■ What is required
Can you recast every line of text in all the data below as a JSON list of strings, one string per line with blank lines left out? Leave the pictures out of your answer.

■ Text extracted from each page
————

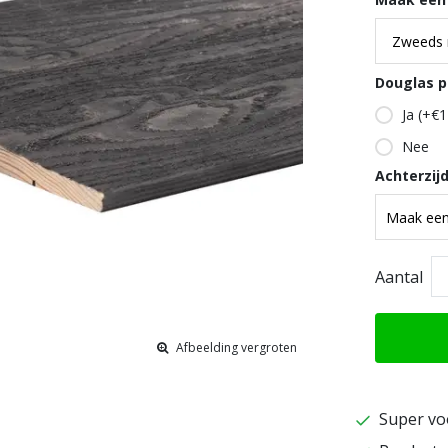
Douglas p
Ja (+€1
Nee
Achterzij
Aantal
Afbeelding vergroten
Super vo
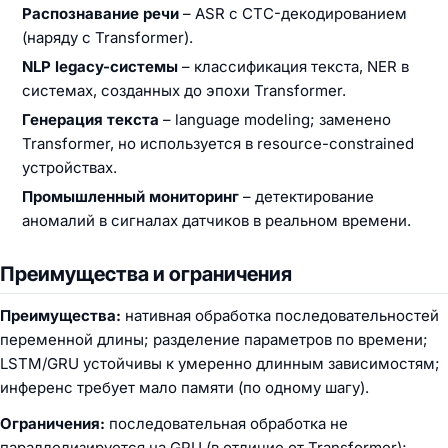
Распознавание речи
– ASR с CTC-декодированием
(наряду с Transformer).
NLP legacy-системы
– классификация текста, NER в
системах, созданных до эпохи Transformer.
Генерация текста
– language modeling; заменено
Transformer, но используется в resource-constrained
устройствах.
Промышленный мониторинг
– детектирование
аномалий в сигналах датчиков в реальном времени.
Преимущества и ограничения
Преимущества:
нативная обработка последовательностей
переменной длины; разделение параметров по времени;
LSTM/GRU устойчивы к умеренно длинным зависимостям;
инференс требует мало памяти (по одному шагу).
Ограничения:
последовательная обработка не
параллелизируется на GPU (в отличие от Transformer);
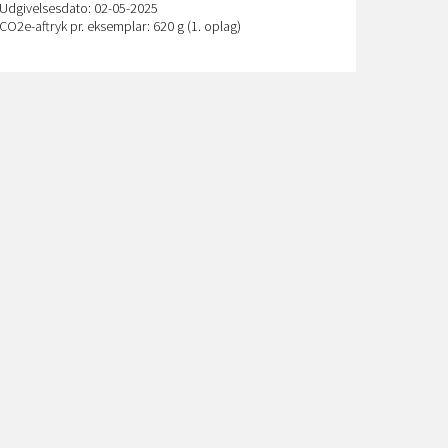
Udgivelsesdato: 02-05-2025
CO
2
e-aftryk pr. eksemplar: 620 g (1. oplag)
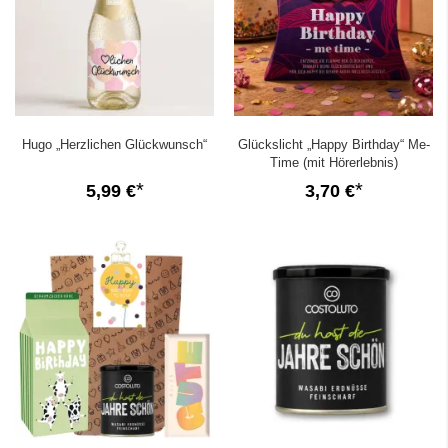
Hugo „Herzlichen Glückwunsch“
Glückslicht „Happy Birthday“ Me-
Time (mit Hörerlebnis)
5,99 €
3,70 €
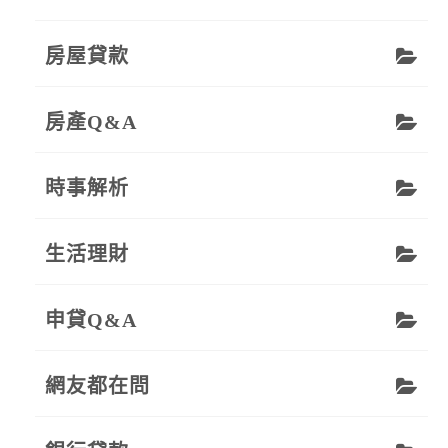
房屋貸款
房產Q&A
時事解析
生活理財
申貸Q&A
網友都在問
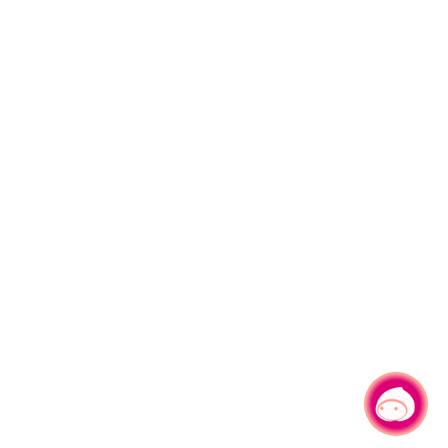
有事問小桃，一起遊桃園
|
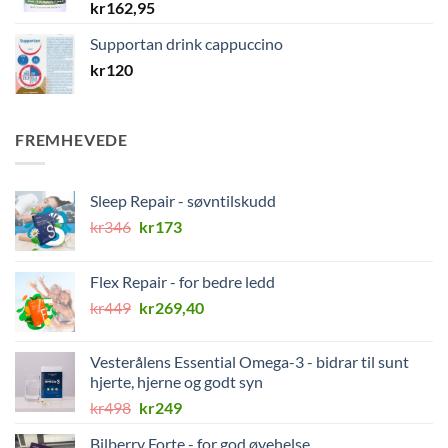
kr
162,95
Supportan drink cappuccino
kr
120
FREMHEVEDE
Sleep Repair - søvntilskudd
Opprinnelig
Nåværende
kr
346
kr
173
pris
pris
var:
er:
Flex Repair - for bedre ledd
kr346.
kr173.
Opprinnelig
Nåværende
kr
449
kr
269,40
pris
pris
var:
er:
Vesterålens Essential Omega-3 - bidrar til sunt
kr449.
kr269,40.
hjerte, hjerne og godt syn
Opprinnelig
Nåværende
kr
498
kr
249
pris
pris
Bilberry Forte - for god øyehelse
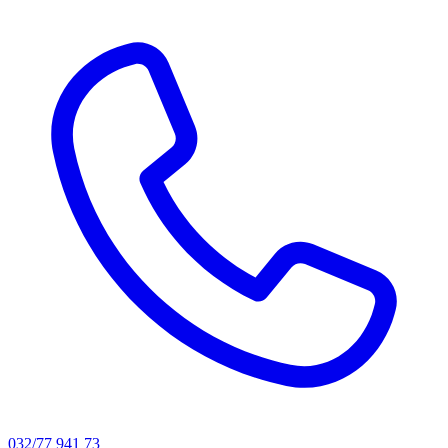
032/77 941 73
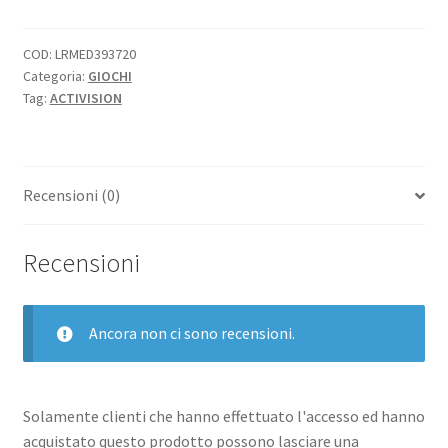
ONE
CALL
OF
COD:
LRMED393720
Categoria:
GIOCHI
DUTY:
Tag:
ACTIVISION
BLACK
OPS
COLD
WAR
Recensioni (0)
quantità
Recensioni
Ancora non ci sono recensioni.
Solamente clienti che hanno effettuato l'accesso ed hanno
acquistato questo prodotto possono lasciare una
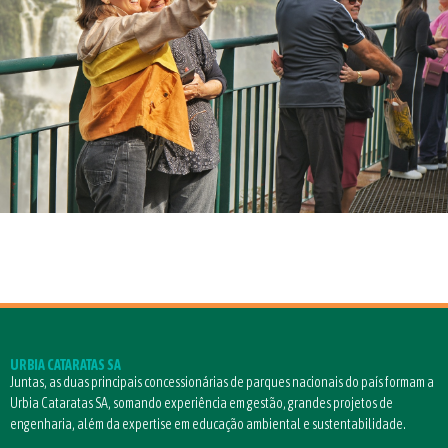
URBIA CATARATAS SA
Juntas, as duas principais concessionárias de parques nacionais do país formam a
Urbia Cataratas SA, somando experiência em gestão, grandes projetos de
engenharia, além da expertise em educação ambiental e sustentabilidade.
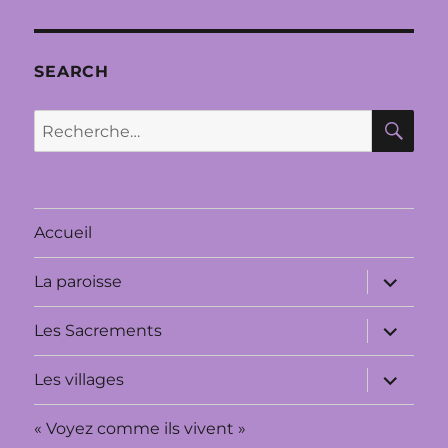
SEARCH
RE
Recherche
pour :
Accueil
ouvrir
La paroisse
le
sous-
menu
ouvrir
Les Sacrements
le
sous-
menu
ouvrir
Les villages
le
sous-
menu
« Voyez comme ils vivent »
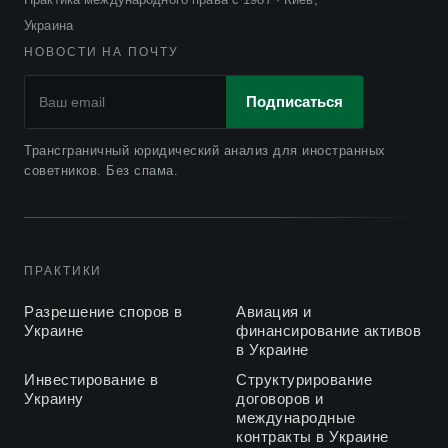
Украина
НОВОСТИ НА ПОЧТУ
Подписаться
Трансграничный юридический анализ для иностранных
советников. Без спама.
ПРАКТИКИ
Разрешение споров в
Авиация и
Украине
финансирование активов
в Украине
Инвестирование в
Структурирование
Украину
договоров и
международные
контракты в Украине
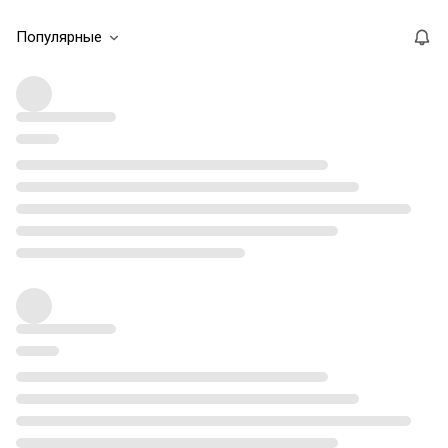
Популярные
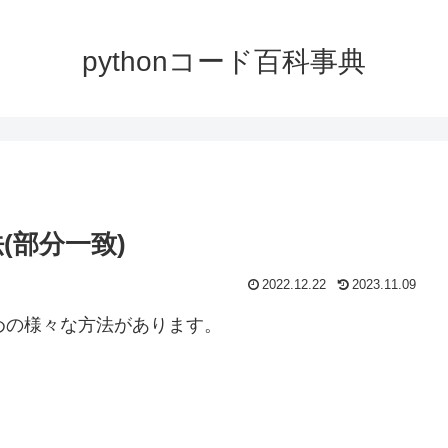
pythonコード百科事典
(部分一致)
2022.12.22
2023.11.09
ための様々な方法があります。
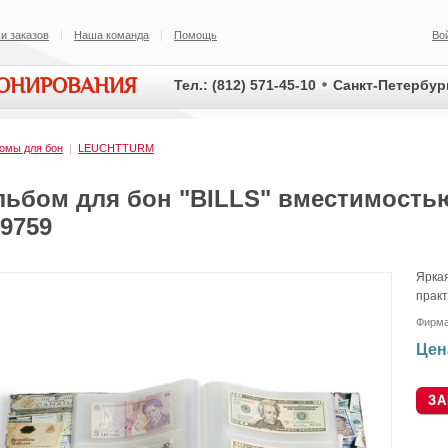
и заказов
Наша команда
Помощь
Во
ИОНИРОВАНИЯ
Тел.: (812) 571-45-10
Санкт-Петербург
омы для бон
|
LEUCHTTURM
льбом для бон "BILLS" вместимостью 
9759
Яркая
прак
Фирм
Цен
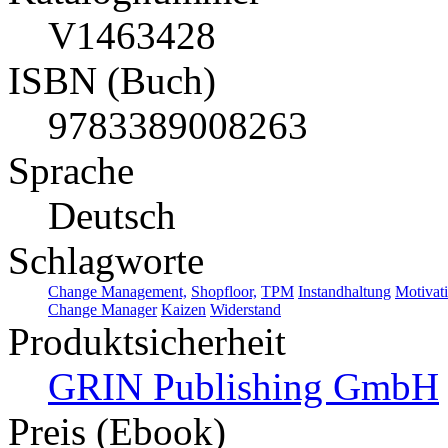
V1463428
ISBN (Buch)
9783389008263
Sprache
Deutsch
Schlagworte
Change Management,
Shopfloor,
TPM
Instandhaltung
Motivat
Change Manager
Kaizen
Widerstand
Produktsicherheit
GRIN Publishing GmbH
Preis (Ebook)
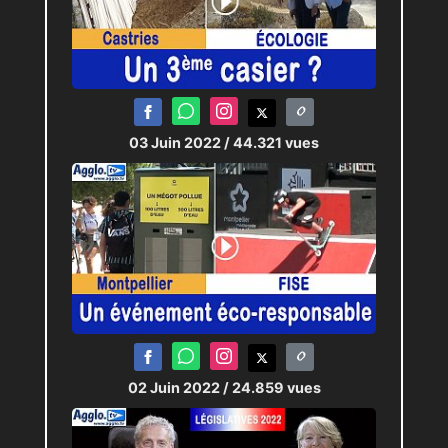
03 Juin 2022
/ 44.321 vues
02 Juin 2022
/ 24.859 vues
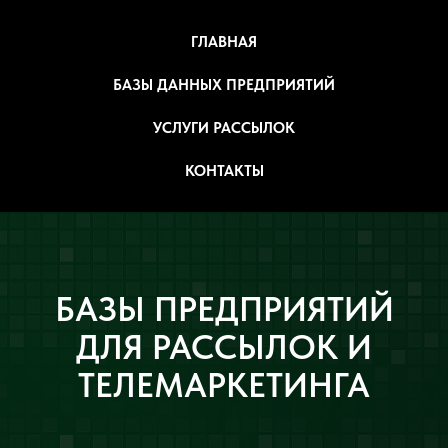
ГЛАВНАЯ
БАЗЫ ДАННЫХ ПРЕДПРИЯТИЙ
УСЛУГИ РАССЫЛОК
КОНТАКТЫ
БАЗЫ ПРЕДПРИЯТИЙ
ДЛЯ РАССЫЛОК И
ТЕЛЕМАРКЕТИНГА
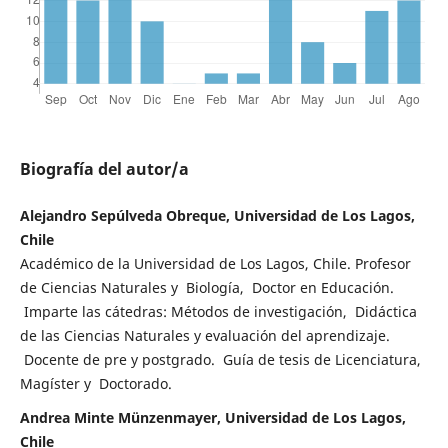
Biografía del autor/a
Alejandro Sepúlveda Obreque, Universidad de Los Lagos,
Chile
Académico de la Universidad de Los Lagos, Chile. Profesor
de Ciencias Naturales y Biología, Doctor en Educación.
Imparte las cátedras: Métodos de investigación, Didáctica
de las Ciencias Naturales y evaluación del aprendizaje.
Docente de pre y postgrado. Guía de tesis de Licenciatura,
Magíster y Doctorado.
Andrea Minte Münzenmayer, Universidad de Los Lagos,
Chile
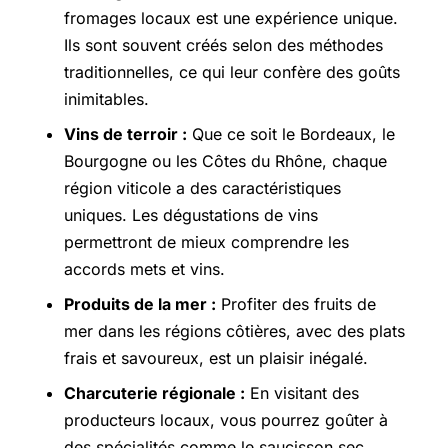
fromages locaux est une expérience unique.
Ils sont souvent créés selon des méthodes
traditionnelles, ce qui leur confère des goûts
inimitables.
Vins de terroir :
Que ce soit le Bordeaux, le
Bourgogne ou les Côtes du Rhône, chaque
région viticole a des caractéristiques
uniques. Les dégustations de vins
permettront de mieux comprendre les
accords mets et vins.
Produits de la mer :
Profiter des fruits de
mer dans les régions côtières, avec des plats
frais et savoureux, est un plaisir inégalé.
Charcuterie régionale :
En visitant des
producteurs locaux, vous pourrez goûter à
des spécialités comme le saucisson sec,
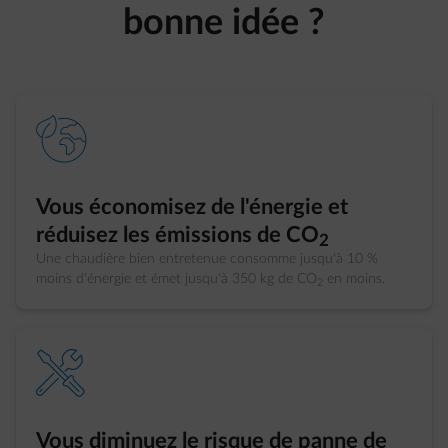
bonne idée ?
element-eco-planet
Vous économisez de l'énergie et
réduisez les émissions de CO
2
Une chaudière bien entretenue consomme jusqu'à 10 %
moins d'énergie et émet jusqu'à 350 kg de CO
en moins.
2
element-settings
Vous diminuez le risque de panne de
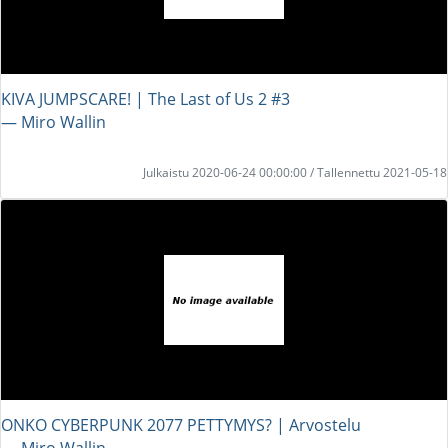
KIVA JUMPSCARE! | The Last of Us 2 #3
― Miro Wallin
Julkaistu 2020-06-24 00:00:00 / Tallennettu 2021-05-18
ONKO CYBERPUNK 2077 PETTYMYS? | Arvostelu
― Miro Wallin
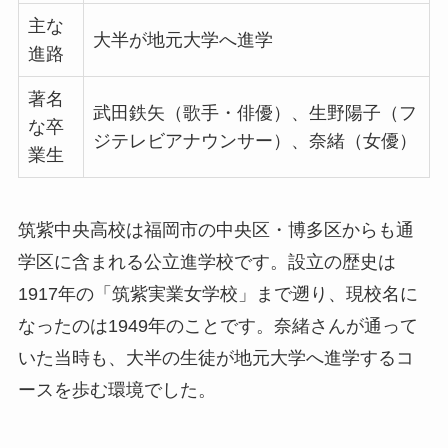
主な
大半が地元大学へ進学
進路
著名
武田鉄矢（歌手・俳優）、生野陽子（フ
な卒
ジテレビアナウンサー）、奈緒（女優）
業生
筑紫中央高校は福岡市の中央区・博多区からも通
学区に含まれる公立進学校です。設立の歴史は
1917年の「筑紫実業女学校」まで遡り、現校名に
なったのは1949年のことです。奈緒さんが通って
いた当時も、大半の生徒が地元大学へ進学するコ
ースを歩む環境でした。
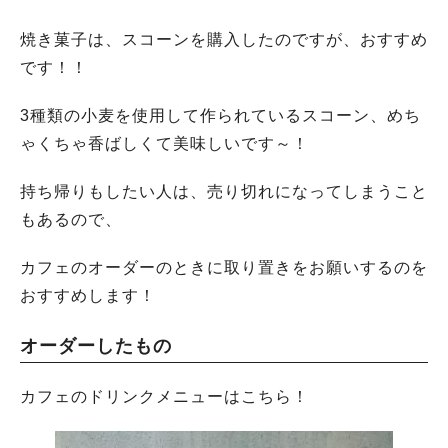
焼き菓子は、スコーンを購入したのですが、おすすめ
です！！
3種類の小麦を使用して作られているスコーン、めち
ゃくちゃ香ばしくて美味しいです～！
持ち帰りもしたい人は、売り切れになってしまうこと
もあるので、
カフェのオーダーのときに取り置きをお願いするのを
おすすめします！
オーダーしたもの
カフェのドリンクメニューはこちら！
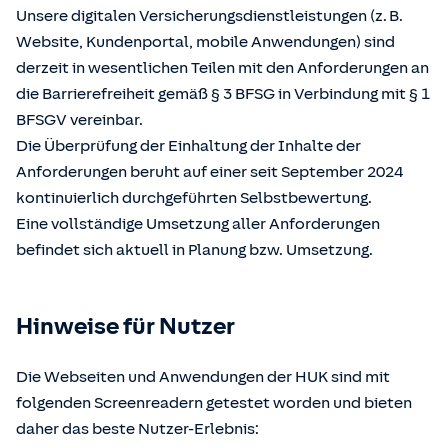
Unsere digitalen Versicherungsdienstleistungen (z. B.
Website, Kundenportal, mobile Anwendungen) sind
derzeit in wesentlichen Teilen mit den Anforderungen an
die Barrierefreiheit gemäß § 3 BFSG in Verbindung mit § 1
BFSGV vereinbar.
Die Überprüfung der Einhaltung der Inhalte der
Anforderungen beruht auf einer seit September 2024
kontinuierlich durchgeführten Selbstbewertung.
Eine vollständige Umsetzung aller Anforderungen
befindet sich aktuell in Planung bzw. Umsetzung.
Hinweise für Nutzer
Die Webseiten und Anwendungen der HUK sind mit
folgenden Screenreadern getestet worden und bieten
daher das beste Nutzer-Erlebnis:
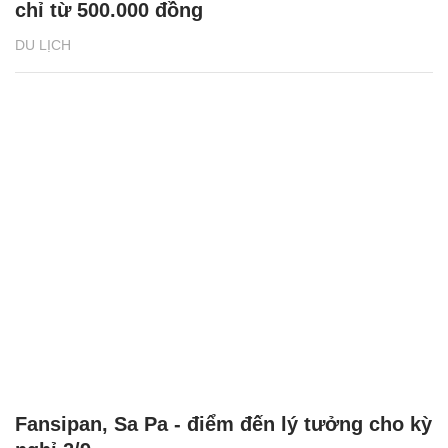
chỉ từ 500.000 đồng
DU LỊCH
Fansipan, Sa Pa - điểm đến lý tưởng cho kỳ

————

■ Task output
[
  "Douglas p",
  "Ja (+€1",
  "Nee",
  "Achterzij",
  "Aantal",
  "Afbeelding vergroten",
  "Super vo",
  "Распознавание речи",
  "– ASR с CTC-декодированием",
  "(наряду с Transformer).",
  "NLP legacy-системы",
  "– классификация текста, NER в",
  "системах, созданных до эпохи Transformer.",
  "Генерация текста",
  "– language modeling; заменено",
  "Transformer, но используется в resource-constrained",
  "устройствах.",
  "Промышленный мониторинг",
  "– детектирование",
  "аномалий в сигналах датчиков в реальном времени.",
  "Преимущества и ограничения",
  "Преимущества:",
  "нативная обработка последовательностей",
  "переменной длины; разделение параметров по времени;",
  "LSTM/GRU устойчивы к умеренно длинным зависимостям;",
  "инференс требует мало памяти (по одному шагу).",
  "Ограничения:",
  "последовательная обработка не",
  "параллелизируется на GPU (в отличие от Transformer);",
  "Udgivelsesdato: 02-05-2025",
  "CO",
  "2",
  "e-aftryk pr. eksemplar: 620 g (1. oplag)",
  "Hugo „Herzlichen Glückwunsch“",
  "Glückslicht „Happy Birthday“ Me-",
  "Time (mit Hörerlebnis)",
  "5,99 €",
  "3,70 €",
  "房屋貸款",
  "房產Q&A",
  "時事解析",
  "生活理財",
  "申貸Q&A",
  "網友都在問",
  "有事問小桃，一起遊桃園",
  "|",
  "kr",
  "162,95",
  "Supportan drink cappuccino",
  "kr",
  "120",
  "FREMHEVEDE",
  "Sleep Repair - søvntilskudd",
  "Opprinnelig",
  "Nåværende",
  "kr",
  "346",
  "kr",
  "173",
  "pris",
  "pris",
  "var:",
  "er:",
  "Flex Repair - for bedre ledd",
  "kr346.",
  "kr173.",
  "Opprinnelig",
  "Nåværende",
  "kr",
  "449",
  "kr",
  "269,40",
  "pris",
  "pris",
  "var:",
  "er:",
  "Vesterålens Essential Omega-3 - bidrar til sunt",
  "kr449.",
  "kr269,40.",
  "hjerte, hjerne og godt syn",
  "Opprinnelig",
  "Nåværende",
  "kr",
  "498",
  "kr",
  "249",
  "pris",
  "pris",
  "Bilberry Forte - for god øyehelse",
  "032/77 941 73",
  "ONE",
  "CALL",
  "OF",
  "COD:",
  "LRMED393720",
  "Categoria:",
  "GIOCHI",
  "DUTY:",
  "Tag:",
  "ACTIVISION",
  "BLACK",
  "OPS",
  "COLD",
  "WAR",
  "Recensioni (0)",
  "quantità",
  "Recensioni",
  "Ancora non ci sono recensioni.",
  "Solamente clienti che hanno effettuato l'accesso ed hanno",
  "acquistato questo prodotto possono lasciare una",
  "URBIA CATARATAS SA",
  "Juntas, as duas principais concessionárias de parques nacionais do país formam a",
  "Urbia Cataratas SA, somando experiência em gestão, grandes projetos de",
  "engenharia, além da expertise em educação ambiental e sustentabilidade.",
  "SEARCH",
  "RE",
  "Recherche",
  "pour :",
  "Accueil",
  "ouvrir",
  "La paroisse",
  "le",
  "sous-",
  "menu",
  "ouvrir",
  "Les Sacrements",
  "le",
  "sous-",
  "menu",
  "ouvrir",
  "Les villages",
  "le",
  "sous-",
  "menu",
  "« Voyez comme ils vivent »",
  "Украина",
  "НОВОСТИ НА ПОЧТУ",
  "Подписаться",
  "Трансграничный юридический анализ для иностранных",
  "советников. Без спама.",
  "ПРАКТИКИ",
  "Разрешение споров в",
  "Авиация и",
  "Украине",
  "финансирование активов",
  "в Украине",
  "Инвестирование в",
  "Структурирование",
  "Украину",
  "договоров и",
  "международные",
  "контракты в Украине",
  "Популярные",
  "pythonコード百科事典",
  "(部分一致)",
  "2022.12.22",
  "2023.11.09",
  "ための様々な方法があります。",
  "и заказов",
  "Наша команда",
  "Помощь",
  "Во",
  "ИОНИРОВАНИЯ",
  "Тел.: (812) 571-45-10",
  "Санкт-Петербург",
  "омы для бон",
  "|",
  "LEUCHTTURM",
  "льбом для бон \"BILLS\" вместимостью ",
  "9759",
  "Яркая",
  "прак",
  "Фирм",
  "Цен",
  "V1463428",
  "ISBN (Buch)",
  "9783389008263",
  "Sprache",
  "Deutsch",
  "Schlagworte",
  "Change Management,",
  "Shopfloor,",
  "TPM",
  "Instandhaltung",
  "Motivat",
  "Change Manager",
  "Kaizen",
  "Widerstand",
  "Produktsicherheit",
  "GRIN Publishing GmbH",
  "Preis (Ebook)",
  "03 Juin 2022",
  "/ 44.321 vues",
  "02 Juin 2022",
  "/ 24.859 vues",
  "ГЛАВНАЯ",
  "БАЗЫ ДАННЫХ ПРЕДПРИЯТИЙ",
  "УСЛУГИ РАССЫЛОК",
  "КОНТАКТЫ",
  "БАЗЫ ПРЕДПРИЯТИЙ",
  "ДЛЯ РАССЫЛОК И",
  "ТЕЛЕМАРКЕТИНГА",
  "Biografía del autor/a",
  "Alejandro Sepúlveda Obreque, Universidad de Los Lagos,",
  "Chile",
  "Académico de la Universidad de Los Lagos, Chile. Profesor",
  "de Ciencias Naturales y Biología, Doctor en Educación.",
  "Imparte las cátedras: Métodos de investigación, Didáctica",
  "de las Ciencias Naturales y evaluación del aprendizaje.",
  "Docente de pre y postgrado. Guía de tesis de Licenciatura,",
  "Magíster y Doctorado.",
  "Andrea Minte Münzenmayer, Universidad de Los Lagos,",
  "Chile",
  "fromages locaux est une expérience unique.",
  "Ils sont souvent créés selon des méthodes",
  "traditionnelles, ce qui leur confère des goûts",
  "inimitables.",
  "Vins de terroir :",
  "Que ce soit le Bordeaux, le",
  "Bourgogne ou les Côtes du Rhône, chaque",
  "région viticole a des caractéristiques",
  "uniques. Les dégustations de vins",
  "permettront de mieux comprendre les",
  "accords mets et vins.",
  "Produits de la mer :",
  "Profiter des fruits de",
  "mer dans les régions côtières, avec des plats",
  "frais et savoureux, est un plaisir inégalé.",
  "Charcuterie régionale :",
  "En visitant des",
  "producteurs locaux, vous pourrez goûter à",
  "des spécialités comme le saucisson sec,",
  "bonne idée ?",
  "element-eco-planet",
  "Vous économisez de l'énergie et",
  "réduisez les émissions de CO",
  "2",
  "Une chaudière bien entretenue consomme jusqu'à 10 %",
  "moins d'énergie et émet jusqu'à 350 kg de CO",
  "en moins.",
  "2",
  "element-settings",
  "Vous diminuez le risque de panne de",
  "KIVA JUMPSCARE! | The Last of Us 2 #3",
  "― Miro Wallin",
  "Julkaistu 2020-06-24 00:00:00 / Tallennettu 2021-05-18",
  "ONKO CYBERPUNK 2077 PETTYMYS? | Arvostelu",
  "― Miro Wallin",
  "主な",
  "大半が地元大学へ進学",
  "進路",
  "著名",
  "武田鉄矢（歌手・俳優）、生野陽子（フ",
  "な卒",
  "ジテレビアナウンサー）、奈緒（女優）",
  "業生",
  "筑紫中央高校は福岡市の中央区・博多区からも通",
  "学区に含まれる公立進学校です。設立の歴史は",
  "1917年の「筑紫実業女学校」まで遡り、現校名に",
  "なったのは1949年のことです。奈緒さんが通って",
  "いた当時も、大半の生徒が地元大学へ進学するコ",
  "ースを歩む環境でした。",
  "焼き菓子は、スコーンを購入したのですが、おすすめ",
  "です！！",
  "3種類の小麦を使用して作られているスコーン、めち",
  "ゃくちゃ香ばしくて美味しいです～！",
  "持ち帰りもしたい人は、売り切れになってしまうこと",
  "もあるので、",
  "カフェのオーダーのときに取り置きをお願いするのを",
  "おすすめします！",
  "オーダーしたもの",
  "カフェのドリンクメニューはこちら！",
  "Unsere digitalen Versicherungsdienstleistungen (z. B.",
  "Website, Kundenportal, mobile Anwendungen) sind",
  "derzeit in wesentlichen Teilen mit den Anforderungen an",
  "die Barrierefreiheit gemäß § 3 BFSG in Verbindung mit § 1",
  "BFSGV vereinbar.",
  "Die Überprüfung der Einhaltung der Inhalte der",
  "Anforderungen beruht auf einer seit September 2024",
  "kontinuierlich durchgeführten Selbstbewertung.",
  "Eine vollständige Umsetzung aller Anforderungen",
  "befindet sich aktuell in Planung bzw. Umsetzung.",
  "Hinweise für Nutzer",
  "Die Webseiten und Anwendungen der HUK sind mit",
  "folgenden Screenreadern getestet worden und bieten",
  "daher das beste Nutzer-Erlebnis:",
  "chỉ từ 500.000 đồng",
  "DU LỊCH",
  "Fansipan, Sa Pa - điểm đến lý tưởng cho kỳ"
]